FIFA "Infantino va tout essayer pour répandre un épais brouillard"

ATS

4.8.2020

Après l'ouverture d'une procédure pénale visant Gianni Infantino, président de la FIFA, la commission d'éthique de l'instance a le pouvoir d'ouvrir une enquête. Cet organe censé assainir la fédération internationale se retrouve donc sous pression, contraint de faire la preuve de son indépendance.

Gianni Infantino, président de la FIFA, est visé depuis jeudi dernier par une procédure pénale en Suisse.
Gianni Infantino, président de la FIFA, est visé depuis jeudi dernier par une procédure pénale en Suisse.
Keystone

Pour le professeur de droit suisse Mark Pieth, celui-là même qui a mené la réforme de la justice interne de la FIFA en 2011 pour la rendre plus autonome, pas de doute, «la commission d'éthique doit ouvrir une enquête», a-t-il déclaré à l'AFP.

En cela, il rejoint Miguel Poiares Maduro, ex-président du comité de gouvernance de l'instance, qui estimait dans le journal Le Monde que «maintenant, la commission d'éthique doit faire quelque chose», considérant que M. Infantino est susceptible d'avoir violé les articles 13 et 14 du code d'éthique de la FIFA (règles de conduite générale et devoir de neutralité).

M. Infantino est visé depuis jeudi par une procédure pénale en Suisse, le procureur fédéral extraordinaire estimant qu'il y a des «éléments constitutifs d'un comportement répréhensible en rapport avec la rencontre entre le procureur général Michael Lauber, le président de la FIFA et le premier procureur du Haut-Valais», Rinaldo Arnold, ami d'enfance de M. Infantino.

«Ni impartialité, ni indépendance»

Les infractions concernées sont «l'abus d'autorité», la «violation du secret de fonction» et l'«entrave à l'action pénale».

La FIFA a indiqué dimanche que le successeur de Sepp Blatter resterait en poste malgré la procédure. Elle a également assuré lundi que M. Infantino, élu en 2016 sur un programme de réformes, respecterait toute décision de la commission d'éthique», mais qu'il n'existait cependant «aucune preuve d'un comportement criminel ou contraire à l'éthique», d'après le secrétaire général adjoint de la FIFA, Alasdair Bell.

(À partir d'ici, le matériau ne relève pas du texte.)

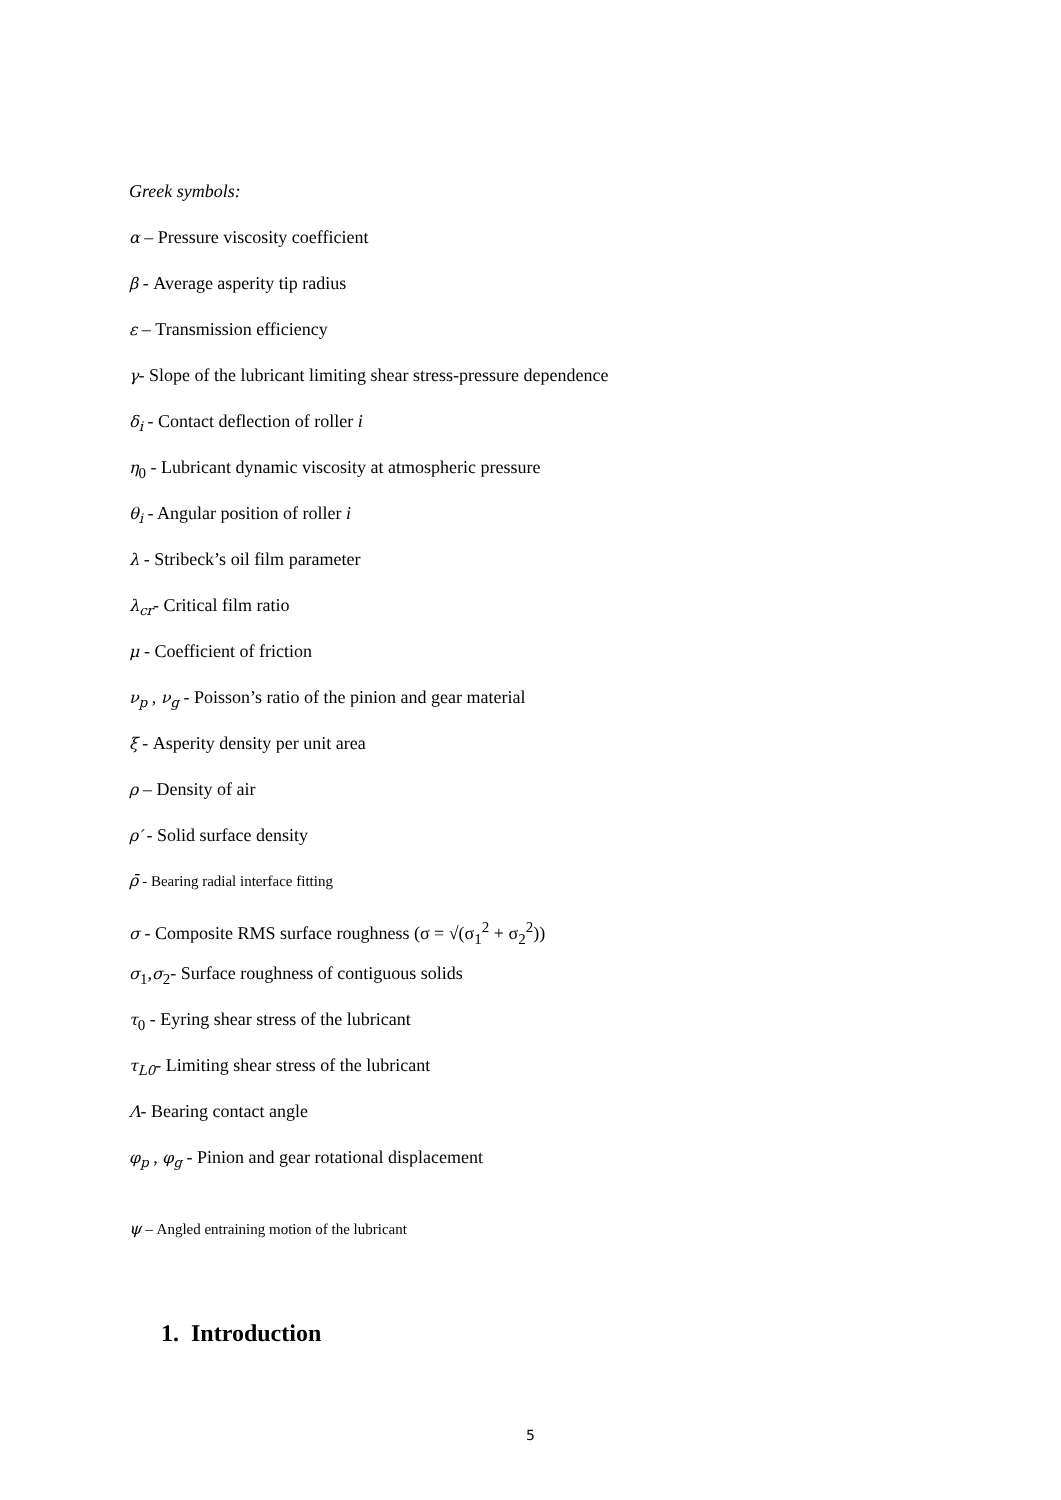Greek symbols:
α – Pressure viscosity coefficient
β - Average asperity tip radius
ε – Transmission efficiency
γ- Slope of the lubricant limiting shear stress-pressure dependence
δ<sub>i</sub> - Contact deflection of roller i
η<sub>0</sub> - Lubricant dynamic viscosity at atmospheric pressure
θ<sub>i</sub> - Angular position of roller i
λ - Stribeck’s oil film parameter
λ<sub>cr</sub>- Critical film ratio
μ - Coefficient of friction
ν<sub>p</sub> , ν<sub>g</sub> - Poisson’s ratio of the pinion and gear material
ξ - Asperity density per unit area
ρ – Density of air
ρ′ - Solid surface density
ρ̄ - Bearing radial interface fitting
σ - Composite RMS surface roughness (σ = √(σ<sub>1</sub><sup>2</sup> + σ<sub>2</sub><sup>2</sup>))
σ<sub>1</sub>,σ<sub>2</sub>- Surface roughness of contiguous solids
τ<sub>0</sub> - Eyring shear stress of the lubricant
τ<sub>L0</sub>- Limiting shear stress of the lubricant
Λ- Bearing contact angle
φ<sub>p</sub> , φ<sub>g</sub> - Pinion and gear rotational displacement
ψ – Angled entraining motion of the lubricant
1. Introduction
5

«Quand on a réformé la commission d'éthique, explique M. Pieth, c'était le point le plus essentiel: elle devait être indépendante du président (...) Mais déjà, j'ai été très étonné qu'aucune enquête ne soit ouverte quand il a été révélé que M. Infantino avait utilisé un jet privé pour rentrer du Suriname en 2017», prétextant un rendez-vous urgent.

Aujourd'hui, alors que le secrétariat de la commission d'éthique est placé sous la direction du juriste italien Mario Gallavotti, proche d'Infantino, «la commission d'éthique n'a aucune impartialité ni aucune indépendance», juge M. Pieth, qui enseigne le droit pénal à l'Université de Bâle.

«Epais brouillard»

Cornel Borbély et Hans Joachim Eckert, les deux anciens présidents du tribunal interne de la FIFA, qui avait suspendu M. Blatter et Michel Platini quelques jours après leur audition dans le cadre d'une enquête de la justice suisse pour un paiement de 2 millions de francs du premier au second, ont vu leur mandat non renouvelé en mai 2017.

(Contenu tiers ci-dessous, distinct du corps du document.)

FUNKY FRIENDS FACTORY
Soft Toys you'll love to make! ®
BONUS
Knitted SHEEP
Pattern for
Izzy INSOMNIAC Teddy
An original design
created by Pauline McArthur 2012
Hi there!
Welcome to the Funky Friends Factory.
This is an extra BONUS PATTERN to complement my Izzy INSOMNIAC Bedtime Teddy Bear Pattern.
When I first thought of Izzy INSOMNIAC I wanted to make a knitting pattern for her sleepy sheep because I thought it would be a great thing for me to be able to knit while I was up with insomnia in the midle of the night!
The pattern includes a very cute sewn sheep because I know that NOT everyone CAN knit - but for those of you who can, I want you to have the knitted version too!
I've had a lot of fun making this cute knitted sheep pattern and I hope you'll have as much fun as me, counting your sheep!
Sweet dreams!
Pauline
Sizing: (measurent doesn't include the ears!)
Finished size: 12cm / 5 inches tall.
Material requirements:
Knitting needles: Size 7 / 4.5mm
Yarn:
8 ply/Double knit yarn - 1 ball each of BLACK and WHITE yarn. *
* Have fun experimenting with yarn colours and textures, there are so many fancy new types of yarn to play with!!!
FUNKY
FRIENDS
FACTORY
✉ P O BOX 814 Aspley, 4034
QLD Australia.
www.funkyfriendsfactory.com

Ils ont été remplacés par la Colombienne Maria Claudia Rojas (à l'instruction) et le Grec Vassilios Skouris (jugement).

Pour un bon connaisseur de l'instance, préférant rester anonyme, «il se peut que pour la forme, Mme Rojas ouvre une enquête. Mais de là à suspendre Infantino provisoirement...», souligne cette source, sans achever sa phrase.

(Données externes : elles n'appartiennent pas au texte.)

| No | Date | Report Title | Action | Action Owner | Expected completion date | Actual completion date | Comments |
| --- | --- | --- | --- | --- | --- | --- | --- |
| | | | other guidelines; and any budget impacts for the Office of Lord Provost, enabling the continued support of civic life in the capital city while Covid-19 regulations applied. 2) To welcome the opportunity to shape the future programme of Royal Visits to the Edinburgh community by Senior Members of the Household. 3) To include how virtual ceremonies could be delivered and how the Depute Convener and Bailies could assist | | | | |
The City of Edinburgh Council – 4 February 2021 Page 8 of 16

Or, par le passé, la commission n'avait pas hésité à suspendre provisoirement de hauts responsables, y compris le président Blatter quelques jours après l'ouverture d'une procédure, ou même en l'absence de procédure judiciaire.

«Je suis sûr que M. Infantino va mettre Rojas sous tension. Il va tout essayer pour répandre un épais brouillard», a pour sa part estimé M. Eckert dans Le Monde.

Pour un autre expert du fonctionnement de la commission d'éthique, «une enquête doit être ouverte, ne serait-ce que pour répondre à l'exigence de transparence que M. Infantino met sans arrêt en avant. Mais le problème à la FIFA, c'est que pour défendre leur propres intérêts, ils vont protéger le président même s'ils savent que c'est une mauvaise stratégie».